### [TO DO]
Here are records with pictures in them. Copy all of them exactly and leave the pictures out.

--

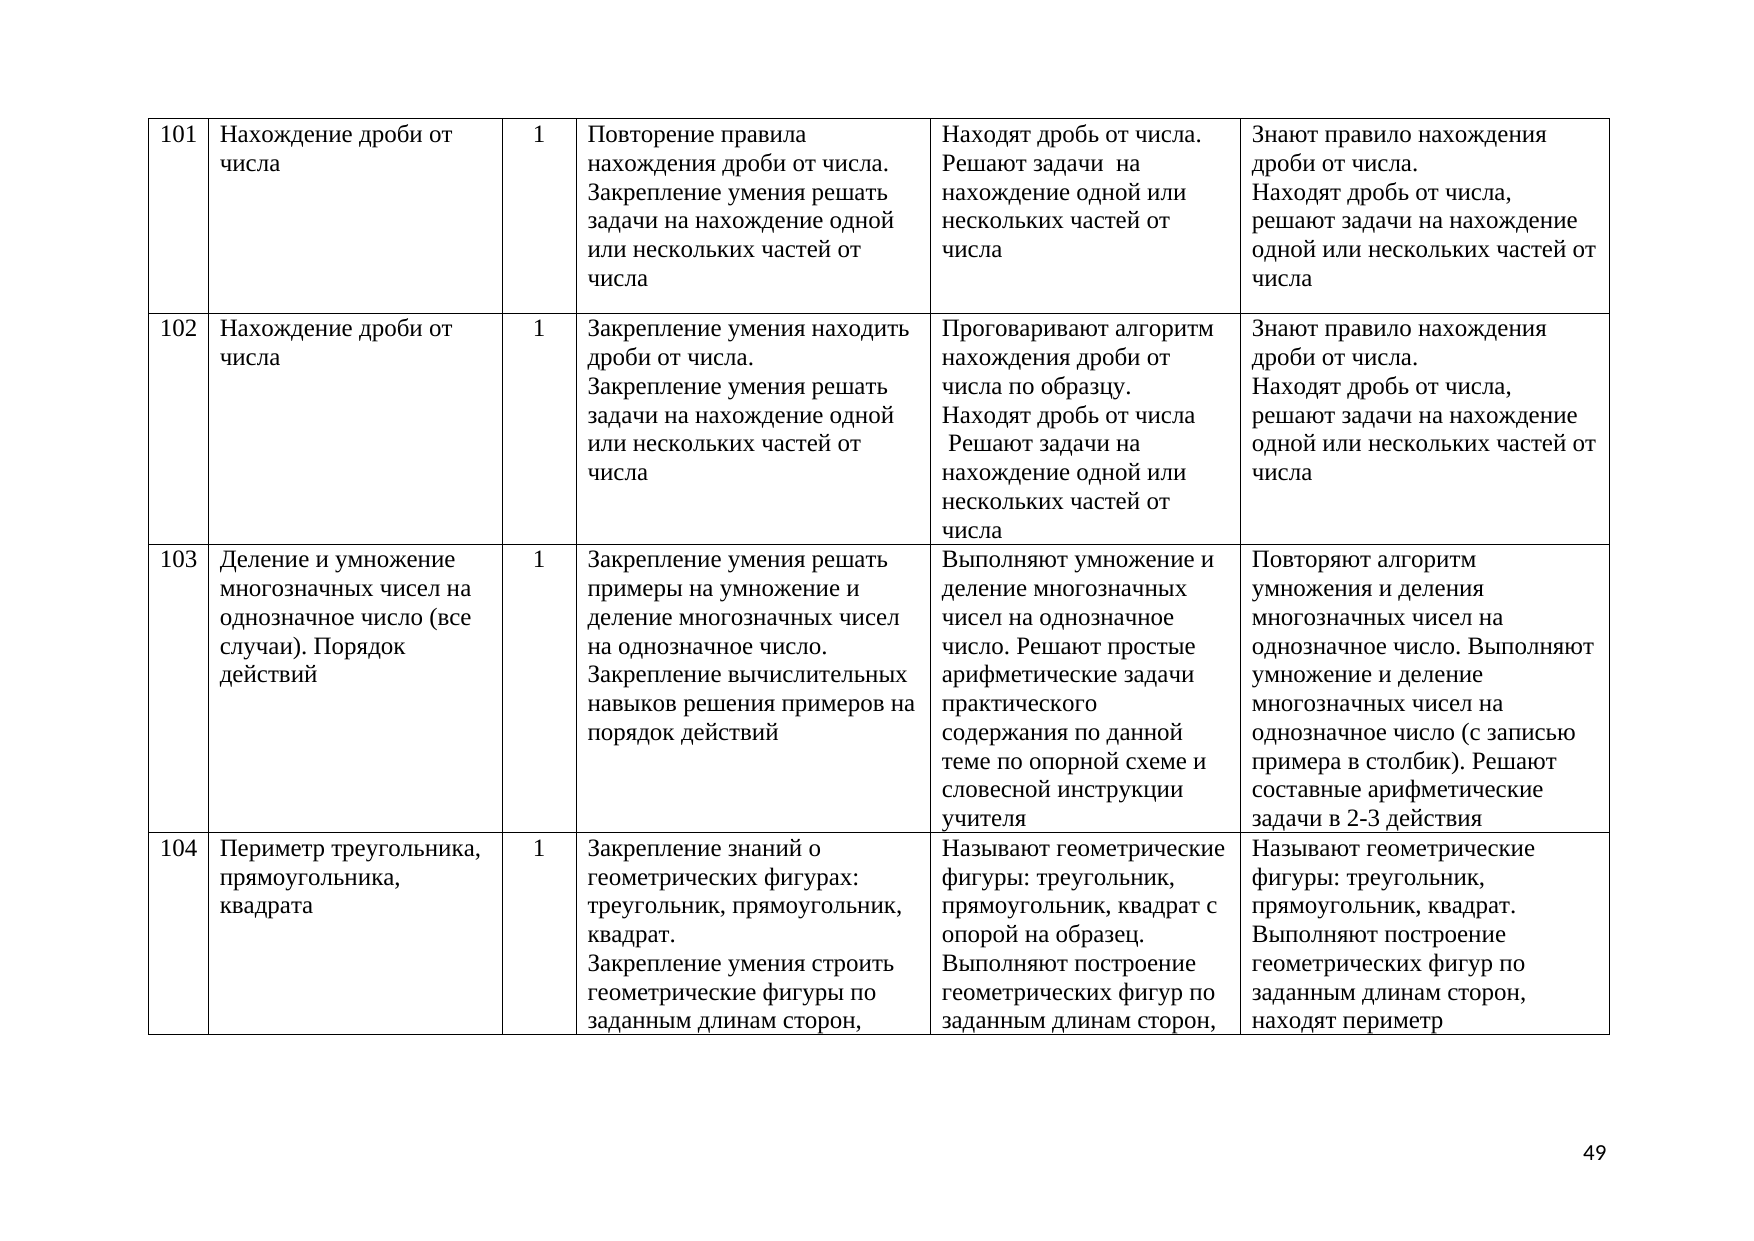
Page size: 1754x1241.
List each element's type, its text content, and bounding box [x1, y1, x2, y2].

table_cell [1241, 833, 1609, 1034]
table_cell 104 [149, 833, 208, 1034]
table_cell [577, 833, 930, 1034]
table_cell Закрепление умения находить дроби от числа. Закрепление умения решать задачи на нахождение одной или нескольких частей от числа [577, 314, 930, 543]
table_cell 102 [149, 314, 208, 543]
table_cell Нахождение дроби от числа [209, 314, 502, 543]
table_cell Повторение правила нахождения дроби от числа. Закрепление умения решать задачи на нахождение одной или нескольких частей от числа [577, 119, 930, 312]
table_cell Выполняют умножение и деление многозначных чисел на однозначное число. Решают простые арифметические задачи практического содержания по данной теме по опорной схеме и словесной инструкции учителя [931, 545, 1240, 832]
table_cell 1 [503, 833, 576, 1034]
table_cell 103 [149, 545, 208, 832]
table_cell Проговаривают алгоритм нахождения дроби от числа по образцу. Находят дробь от числа Решают задачи на нахождение одной или нескольких частей от числа [931, 314, 1240, 543]
table_cell 1 [503, 314, 576, 543]
table_cell 101 [149, 119, 208, 312]
table_cell Знают правило нахождения дроби от числа. Находят дробь от числа, решают задачи на нахождение одной или нескольких частей от числа [1241, 314, 1609, 543]
table_cell 1 [503, 119, 576, 312]
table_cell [209, 833, 502, 1034]
table_cell Закрепление умения решать примеры на умножение и деление многозначных чисел на однозначное число. Закрепление вычислительных навыков решения примеров на порядок действий [577, 545, 930, 832]
table_cell Повторяют алгоритм умножения и деления многозначных чисел на однозначное число. Выполняют умножение и деление многозначных чисел на однозначное число (с записью примера в столбик). Решают составные арифметические задачи в 2-3 действия [1241, 545, 1609, 832]
table_cell Знают правило нахождения дроби от числа. Находят дробь от числа, решают задачи на нахождение одной или нескольких частей от числа [1241, 119, 1609, 312]
table_cell Нахождение дроби от числа [209, 119, 502, 312]
table_cell Деление и умножение многозначных чисел на однозначное число (все случаи). Порядок действий [209, 545, 502, 832]
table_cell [931, 833, 1240, 1034]
table_cell Находят дробь от числа. Решают задачи на нахождение одной или нескольких частей от числа [931, 119, 1240, 312]
table_cell 1 [503, 545, 576, 832]
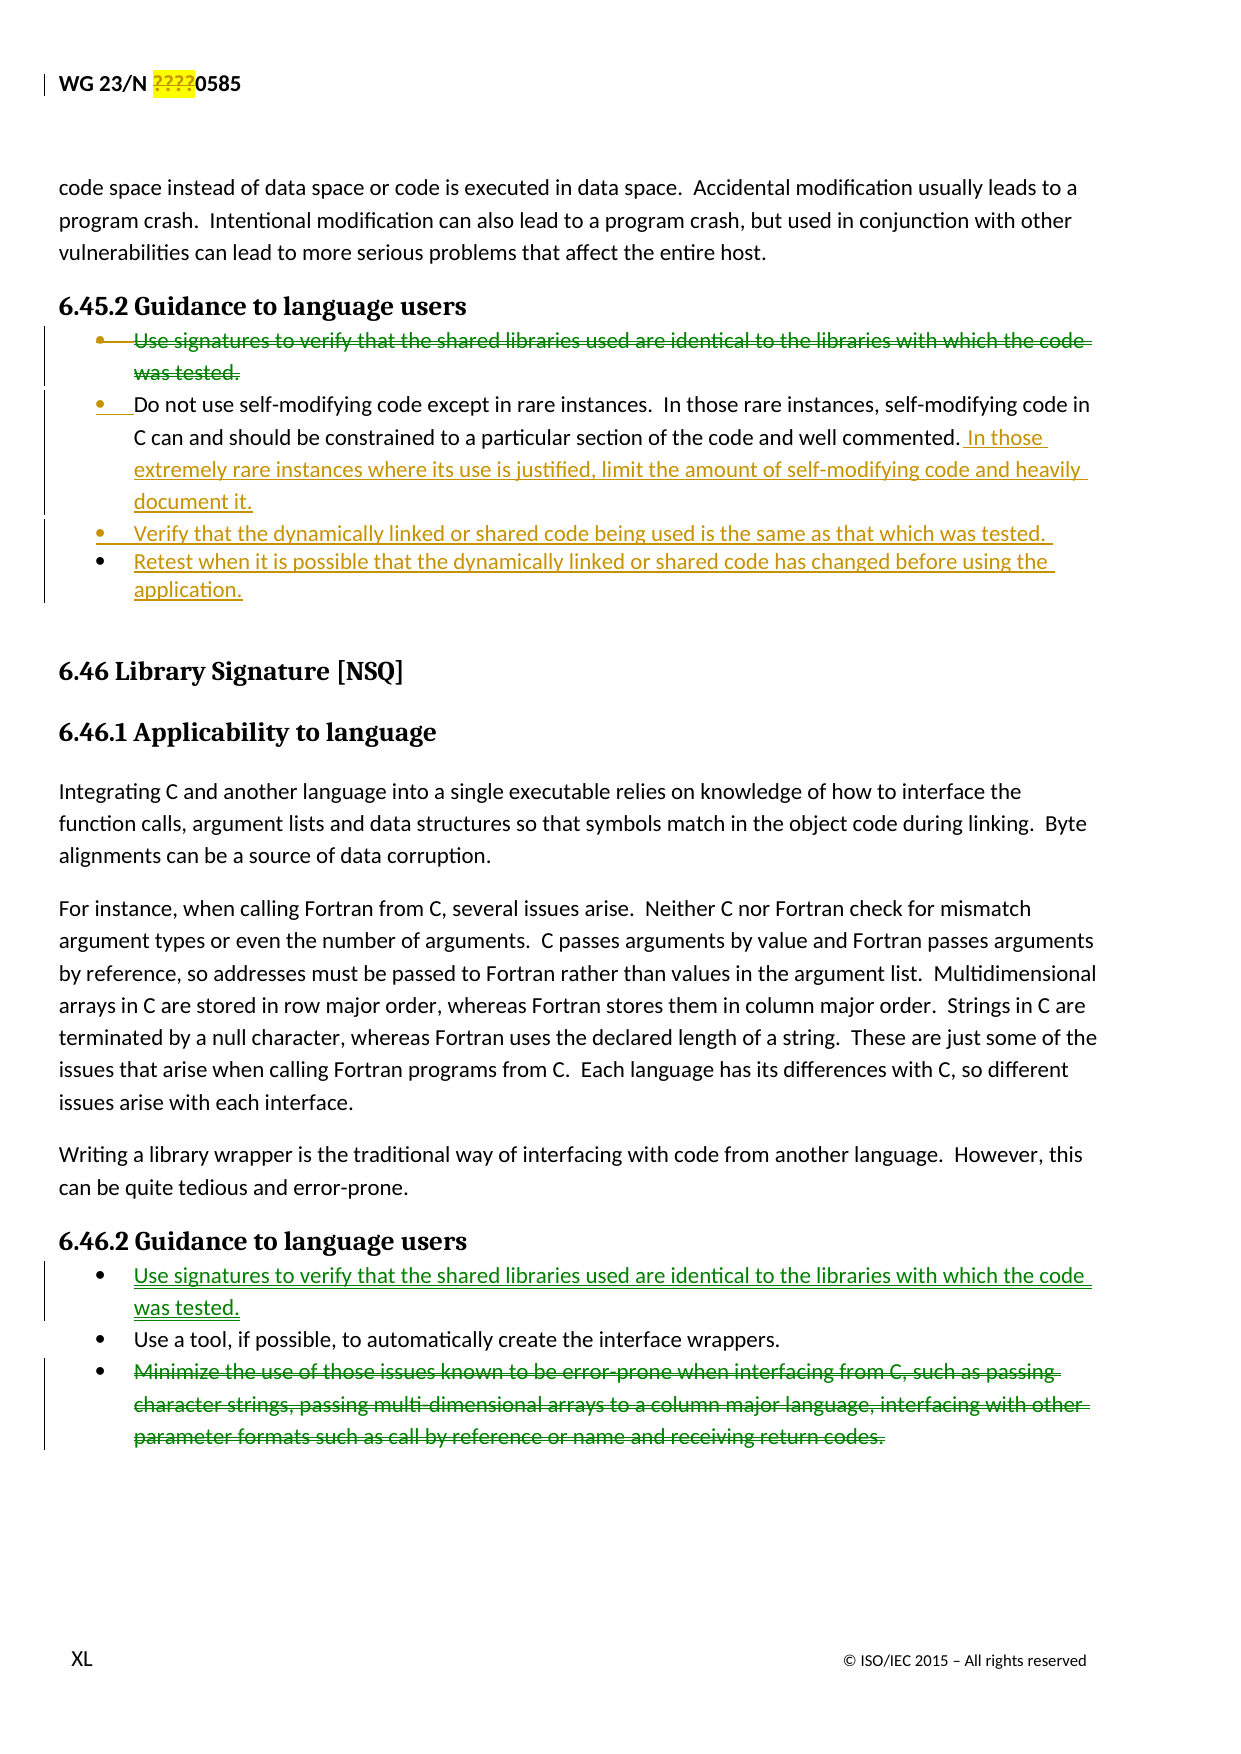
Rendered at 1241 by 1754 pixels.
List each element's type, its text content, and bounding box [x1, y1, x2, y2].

--

### [RESULT FOR THIS EXERCISE]
Page size: 1754x1241.
List each element's type, its text content, and bounding box [x1, y1, x2, y2].

table_cell [1241, 833, 1609, 1034]
table_cell 104 [149, 833, 208, 1034]
table_cell [577, 833, 930, 1034]
table_cell Закрепление умения находить дроби от числа. Закрепление умения решать задачи на нахождение одной или нескольких частей от числа [577, 314, 930, 543]
table_cell 102 [149, 314, 208, 543]
table_cell Нахождение дроби от числа [209, 314, 502, 543]
table_cell Повторение правила нахождения дроби от числа. Закрепление умения решать задачи на нахождение одной или нескольких частей от числа [577, 119, 930, 312]
table_cell Выполняют умножение и деление многозначных чисел на однозначное число. Решают простые арифметические задачи практического содержания по данной теме по опорной схеме и словесной инструкции учителя [931, 545, 1240, 832]
table_cell 1 [503, 833, 576, 1034]
table_cell 103 [149, 545, 208, 832]
table_cell Проговаривают алгоритм нахождения дроби от числа по образцу. Находят дробь от числа Решают задачи на нахождение одной или нескольких частей от числа [931, 314, 1240, 543]
table_cell 1 [503, 314, 576, 543]
table_cell 101 [149, 119, 208, 312]
table_cell Знают правило нахождения дроби от числа. Находят дробь от числа, решают задачи на нахождение одной или нескольких частей от числа [1241, 314, 1609, 543]
table_cell 1 [503, 119, 576, 312]
table_cell [209, 833, 502, 1034]
table_cell Закрепление умения решать примеры на умножение и деление многозначных чисел на однозначное число. Закрепление вычислительных навыков решения примеров на порядок действий [577, 545, 930, 832]
table_cell Повторяют алгоритм умножения и деления многозначных чисел на однозначное число. Выполняют умножение и деление многозначных чисел на однозначное число (с записью примера в столбик). Решают составные арифметические задачи в 2-3 действия [1241, 545, 1609, 832]
table_cell Знают правило нахождения дроби от числа. Находят дробь от числа, решают задачи на нахождение одной или нескольких частей от числа [1241, 119, 1609, 312]
table_cell Нахождение дроби от числа [209, 119, 502, 312]
table_cell Деление и умножение многозначных чисел на однозначное число (все случаи). Порядок действий [209, 545, 502, 832]
table_cell [931, 833, 1240, 1034]
table_cell Находят дробь от числа. Решают задачи на нахождение одной или нескольких частей от числа [931, 119, 1240, 312]
table_cell 1 [503, 545, 576, 832]
Rendered at 1241 by 1754 pixels.
List each element's type, its text content, and bounding box [x1, y1, x2, y2].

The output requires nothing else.